In Hove, a little stretch of beachfront properties along the Western Esplanade is known as being the area’s “millionaires’ row”. The area is typically favoured by families for the fact it offers a bigger choice of houses with good-sized gardens, says Toby Powell of estate agency Winkworth. Hove Park and the three Pembroke roads are prime spots for their Victorian housing stock, and “Poet’s Corner”, a pocket of roads named after famous bards, is extremely popular.
“A month ago, we sold a three-bedroom house on Byron Street for just under £600,000 after back-to-back viewings all day. It went to a Brighton family but the viewings were split 50/50 between locals and Londoners.”
In recent years, property investors have been tempted to rent their homes on the short-term rental market, rather than to long-term tenants, says Powell. Numbers were hit by the pandemic, however. According to AirDNA, which tracks the short-term rentals market, the number of properties listed on Airbnb has reduced from 2,788 in August 2019 to 2,225 in August 2021. Among the new listings added this year is Maister’s, a two-bedroom mews cottage that he will live in himself during the winters.

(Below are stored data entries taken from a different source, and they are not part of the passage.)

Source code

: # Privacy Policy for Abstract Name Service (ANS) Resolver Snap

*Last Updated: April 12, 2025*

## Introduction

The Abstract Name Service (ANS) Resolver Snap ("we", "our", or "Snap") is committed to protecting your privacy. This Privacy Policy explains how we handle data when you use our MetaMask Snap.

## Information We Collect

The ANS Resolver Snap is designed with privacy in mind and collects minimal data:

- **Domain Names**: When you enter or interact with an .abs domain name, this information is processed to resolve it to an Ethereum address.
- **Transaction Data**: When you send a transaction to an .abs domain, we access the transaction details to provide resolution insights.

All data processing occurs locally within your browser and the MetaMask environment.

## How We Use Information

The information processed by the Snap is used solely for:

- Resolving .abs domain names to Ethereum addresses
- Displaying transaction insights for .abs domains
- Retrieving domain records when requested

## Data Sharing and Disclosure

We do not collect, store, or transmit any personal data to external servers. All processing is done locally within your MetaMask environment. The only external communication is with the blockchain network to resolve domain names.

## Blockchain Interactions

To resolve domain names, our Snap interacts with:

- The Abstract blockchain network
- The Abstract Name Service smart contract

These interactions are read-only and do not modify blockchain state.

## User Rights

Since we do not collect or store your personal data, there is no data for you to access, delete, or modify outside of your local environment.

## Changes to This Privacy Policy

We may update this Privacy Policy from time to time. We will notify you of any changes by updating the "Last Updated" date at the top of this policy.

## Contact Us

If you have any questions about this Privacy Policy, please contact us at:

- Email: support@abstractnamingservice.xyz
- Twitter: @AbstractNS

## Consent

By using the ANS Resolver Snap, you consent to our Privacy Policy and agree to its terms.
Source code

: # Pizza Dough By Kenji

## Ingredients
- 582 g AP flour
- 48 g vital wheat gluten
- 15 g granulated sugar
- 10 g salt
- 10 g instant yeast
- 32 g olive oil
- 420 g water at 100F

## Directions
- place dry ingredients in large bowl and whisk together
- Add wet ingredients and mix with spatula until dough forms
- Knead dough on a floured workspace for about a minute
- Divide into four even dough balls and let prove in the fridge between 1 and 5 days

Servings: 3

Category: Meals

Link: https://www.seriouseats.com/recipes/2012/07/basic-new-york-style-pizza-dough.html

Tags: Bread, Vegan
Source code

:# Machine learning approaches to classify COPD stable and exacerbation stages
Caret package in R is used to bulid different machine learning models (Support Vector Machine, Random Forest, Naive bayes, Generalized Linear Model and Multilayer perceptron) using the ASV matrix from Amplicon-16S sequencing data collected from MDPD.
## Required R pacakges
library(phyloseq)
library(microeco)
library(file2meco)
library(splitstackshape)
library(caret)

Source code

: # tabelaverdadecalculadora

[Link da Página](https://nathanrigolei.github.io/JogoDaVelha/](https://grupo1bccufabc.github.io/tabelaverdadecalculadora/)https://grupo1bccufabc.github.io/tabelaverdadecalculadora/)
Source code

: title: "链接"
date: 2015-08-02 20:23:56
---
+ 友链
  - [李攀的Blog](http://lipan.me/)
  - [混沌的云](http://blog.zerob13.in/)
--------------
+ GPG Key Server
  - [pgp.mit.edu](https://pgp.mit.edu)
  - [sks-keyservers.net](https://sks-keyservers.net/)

Some hosts have had to adapt since the pandemic, says Kelly Scales, founder of Airhost For You, a company that manages short-term rental properties. “When tourists stopped arriving, a number of flats were either used by key workers [for self-isolating] or have been booked for much longer periods by people renting here with a view to buying.” Yet large properties popular for big family gatherings, corporate lets or hen parties sat empty for long periods. “International tourists are still few and far between,” she says.
Caglione says the drop in international students — many of whom attend language schools — and the European restaurant staff who have departed is very noticeable in Brighton, and could have a lasting effect on the area. “The fresh influx of foreign arrivals the city relies on has not happened and next year some businesses might struggle.”
Brighton in East Sussex is 47 miles south of London. There are railway stations at Brighton (Queens Road), Preston Park and Hove. The fastest train route to London is 52 minutes.
The average house price in Brighton & Hove has increased from £107,030 in 2000 to £393,160 in 2021, according to Hamptons, with a 63 per cent increase over the past decade.
Since 2016, the gap between the average property price in London and Brighton has fallen from £130,000 to £106,000.
What you can buy for . . .
£625,000 A two-bedroom period flat on Hove’s sought-after seafront Brunswick Terrace, for sale with Winkworth.
£1.1m A five-bedroom semi-detached Victorian villa in Hove, on the market with Hamptons.
£2.5m A five-bedroom Arts and Crafts-style house with outdoor pool, within walking distance of Roedean School, available through Winkworth.